EXTRAIT DU TEXTE
Il n’a pas choisi celle du grand format. C’est une fierté d’apparaître dans ce format chez cet éditeur, derrière un grand nom.

 

En revanche, quand il a reçu celle du format poche, il a dit « quelle horreur, je n’en veux pas, c’est un contresens complet ». Pour lui, rien ne renvoie au XIXème siècle, ni à Narcisse. Mais il n’a pas eu le choix. L’éditeur a dit « faites moi confiance », et François Garde a avoué qu’en librairie les ventes marchaient bien avec cette couverture. En Allemagne, c’est une autre illustration qui a été choisie : un tableau avec un petit personnage. C’est plus représentatif, mais moins pêchu au niveau marketing.

 

 

 

A-t-il lu le livre de Narcisse Pelletier ?

 

Non, car c’est un livre difficile à se procurer. Et puis heureusement, car s’il l’avait lu, il se serait trop documenté, et son livre aurait alors été un documentaire et non plus une fiction.

 

 

 

Des personnages réels ont-ils inspiré ceux de son livre ?

 

Non, pas pour les personnages. Mais pour les scènes de la vie, il s’est inspiré des milieux politiques qu’il connaît bien, et de leurs engrenages.

 

 

 

Qu’est-ce qui l’a poussé à écrire, à devenir écrivain ?

 

« C’est vaniteux » dit-il, « mais j’ai toujours su que je serai écrivain ». Il écrit depuis l’école primaire et a toujours eu envie d’écrire des romans. Il est triste pendant un an ou deux quand un de ses romans n’est pas accepté par un éditeur et reste dans un tiroir ; puis il arrive à repartir pour une nouvelle écriture.

 

 

 

Y a-t-il une hiérarchie dans la tribu ?

 

Durant l’écriture du roman, il a donné à chaque personnage de la tribu un caractère romanesque. Il a puisé dans ses lectures ethnographiques faites quand il vivait dans le Pacifique. Le fonctionnement de la tribu est culturel du Pacifique, pas d’ici. C’est un fonctionnement très profondément ancré. C’est normal que les chasseurs mangent en premier ; de leur chasse dépend la vie de la tribu. Ce n’est pas choquant, c’est culturel. La vieille a moins d’importance qu’un chasseur. C’est donc elle qu’on envoie au contact de Narcisse, car on ne sait pas s’il est dangereux ou pas.

 

L’anneau arraché ainsi que les vêtements de Narcisse font référence à la naissance par le sang et la nudité. Il ne sait pas parler la langue, il redevient donc un bébé. On lui donne alors une maman qui est la vieille.

 

 

 

A-t-il un premier lecteur ?

 

Dans son cercle privé, il n’y en a pas. Pour François Garde, faire lire à des proches ne sert à rien. Ils disent « c’est bien », mais n’apportent rien. Il faut faire lire par un professionnel, donc l’éditeur.

CONSIGNES DE TRAVAIL
[1] Relevez toutes les questions posées dans le texte sur François Garde, dans leur ordre d'apparition.
[2] Prolongez le texte sur François Garde à partir de sa dernière phrase.
La liste ne joue aucun rôle dans ce travail.

Données recueillies

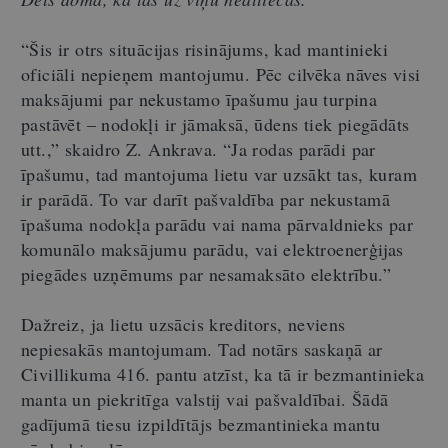
“Šis ir otrs situācijas risinājums, kad mantinieki
oficiāli nepieņem mantojumu. Pēc cilvēka nāves visi
maksājumi par nekustamo īpašumu jau turpina
pastāvēt – nodokļi ir jāmaksā, ūdens tiek piegādāts
utt.,” skaidro Z. Ankrava. “Ja rodas parādi par
īpašumu, tad mantojuma lietu var uzsākt tas, kuram
ir parādā. To var darīt pašvaldība par nekustamā
īpašuma nodokļa parādu vai nama pārvaldnieks par
komunālo maksājumu parādu, vai elektroenerģijas
piegādes uzņēmums par nesamaksāto elektrību.”
Dažreiz, ja lietu uzsācis kreditors, neviens
nepiesakās mantojumam. Tad notārs saskaņā ar
Civillikuma 416. pantu atzīst, ka tā ir bezmantinieka
manta un piekritīga valstij vai pašvaldībai. Šādā
gadījumā tiesu izpildītājs bezmantinieka mantu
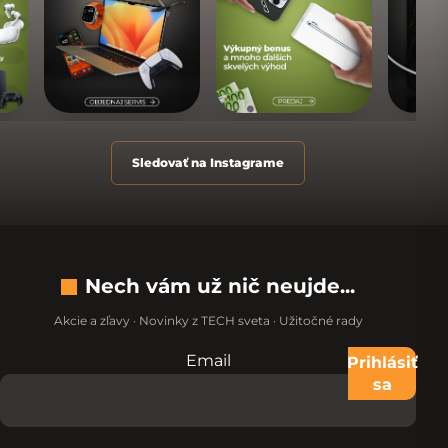
Sledovať na Instagrame
Nech vám už nič neujde...
Akcie a zľavy · Novinky z TECH sveta · Užitočné rady
Email
Nevypĺňajte toto pole:
Prihlásiť
sa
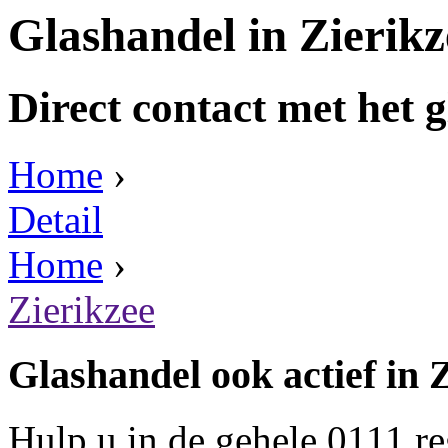
Glashandel in Zierikz
Direct contact met het g
Home
›
Detail
Home
›
Zierikzee
Glashandel ook actief in 
Hulp u in de gehele 0111 r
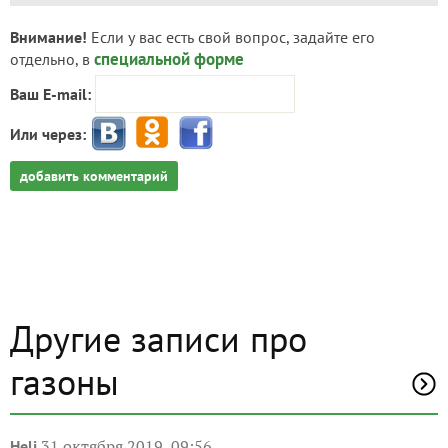
Внимание!
Если у вас есть свой вопрос, задайте его
специальной форме
отдельно, в
Ваш E-mail:
Или через:
добавить комментарий
Другие записи про
газоны
31 октября 2019, 09:56
Heli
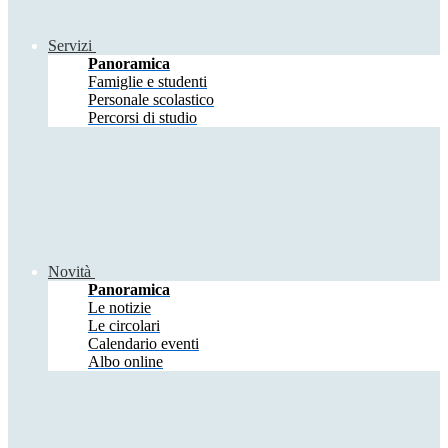
Servizi
Panoramica
Famiglie e studenti
Personale scolastico
Percorsi di studio
Novità
Panoramica
Le notizie
Le circolari
Calendario eventi
Albo online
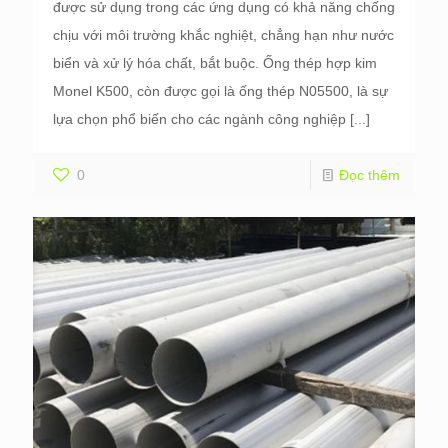
được sử dụng trong các ứng dụng có khả năng chống
chịu với môi trường khắc nghiệt, chẳng hạn như nước
biển và xử lý hóa chất, bắt buộc. Ống thép hợp kim
Monel K500, còn được gọi là ống thép N05500, là sự
lựa chọn phổ biến cho các ngành công nghiệp
[...]
0
Đọc thêm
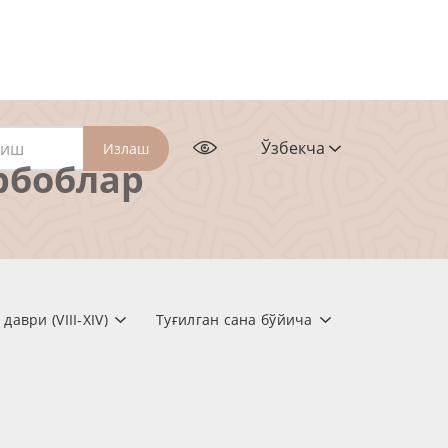
Ўзбекча
Излаш
рбоблар
аври (VIII-XIV)
Туғилган сана бўйича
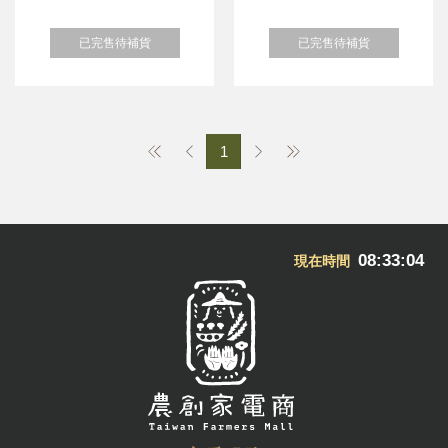
已完售待補貨
已完售待補貨
1
08:33:05
現在時間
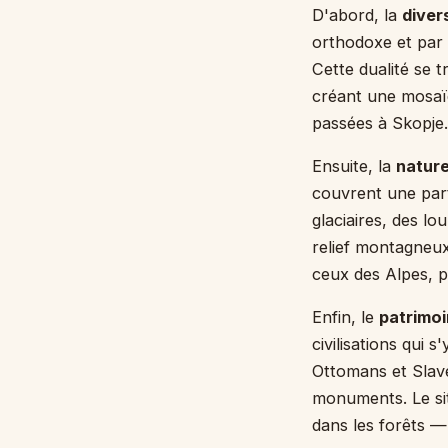
D'abord, la
divers
orthodoxe et pa
Cette dualité se t
créant une mosaïq
passées à Skopje.
Ensuite, la
natur
couvrent une part 
glaciaires, des l
relief montagneux
ceux des Alpes, p
Enfin, le
patrimoi
civilisations qui 
Ottomans et Slave
monuments. Le sit
dans les forêts —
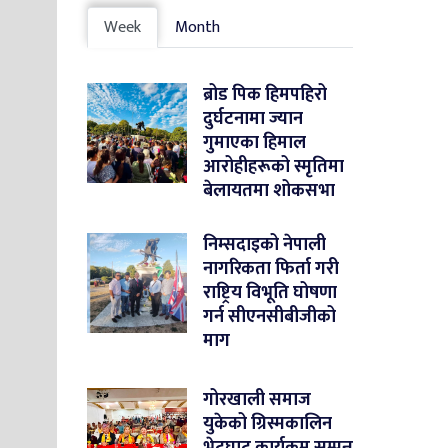
Week
Month
ब्रोड पिक हिमपहिरो
दुर्घटनामा ज्यान
गुमाएका हिमाल
आरोहीहरूको स्मृतिमा
बेलायतमा शोकसभा
निम्सदाइको नेपाली
नागरिकता फिर्ता गरी
राष्ट्रिय विभूति घोषणा
गर्न सीएनसीबीजीको
माग
गोरखाली समाज
युकेको ग्रिस्मकालिन
भेटघाट कार्यक्रम सम्पन्न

RÉPONSES AUX CONSIGNES
[1]
- A-t-il lu le livre de Narcisse Pelletier ?
- Des personnages réels ont-ils inspiré ceux de son livre ?
- Qu'est-ce qui l'a poussé à écrire, à devenir écrivain ?
- Y a-t-il une hiérarchie dans la tribu ?
- A-t-il un premier lecteur ?

[2]
Est-il satisfait de son travail ?

 

« Oui, beaucoup », répond-il.

 

 

 

Les romans qui restent au fond des tiroirs

 

Il les oublie. Ils ne sont pas bons, il a compris pourquoi. Il ne revient plus dessus ; Son « opus one » c’est Ce qu’il advint du sauvage blanc. Tous les autres après ont été publiés. Les autres, écrits avant, ce sont des ébauches sur lesquelles il ne revient plus.

 

 

 

Son personnage préféré

 

Octave. Narcisse subit, ne bouge pas. Il ne bouge tellement pas, que si ça fonctionne dans le livre, ce sera plus difficile dans une adaptation filmique. Que faire d’un rôle de Narcisse Pelletier trop insipide. Il faut un grand acteur. Le producteur a vu le problème.

 

 

 

Fait-il des fiches profils pour ses personnages ?

 

Non. Mais Dan Brown qu’il a rencontré dans la grande librairie oui. Il n’a pas besoin de ce genre de fiche. Les personnages sont découverts au fur et à mesure du livre par leurs gestes, leurs actions. Le roman n’existe pas avant d’être écrit. C’est quand il raconte par écrit que le roman commence à exister. Il le construit au fur et à mesure. Par exemple, il ne sait pas au départ qu’il va avoir besoin de créer la sœur d’Octave. Quand il écrit, il ne sait pas où il va. Il ne sait pas à l’avance ce qui va se passer. C’est ce qui le pousse à écrire, il n’a pas de fiche sur la trame.

 

 

 

A-t-il craint que cette histoire ne plaise pas au public ?

 

Non. Rien que d’être publié chez Gallimard était une immense fierté. Le livre était bon, publié par Gallimard, c’était fantastique. Le hasard a fait que la rencontre avec le public s’est faite. D’avoir écrit ce roman est une réussite. Le reste suit et ce n’est que du plus.

 

« Quand j’écris mon histoire, à aucun moment je n’écris en pensant à un public éventuel. On écrit pour soi. Il n’y a pas de public. Quand tu ouvres ton livre, c’est toi et moi, les yeux dans les yeux »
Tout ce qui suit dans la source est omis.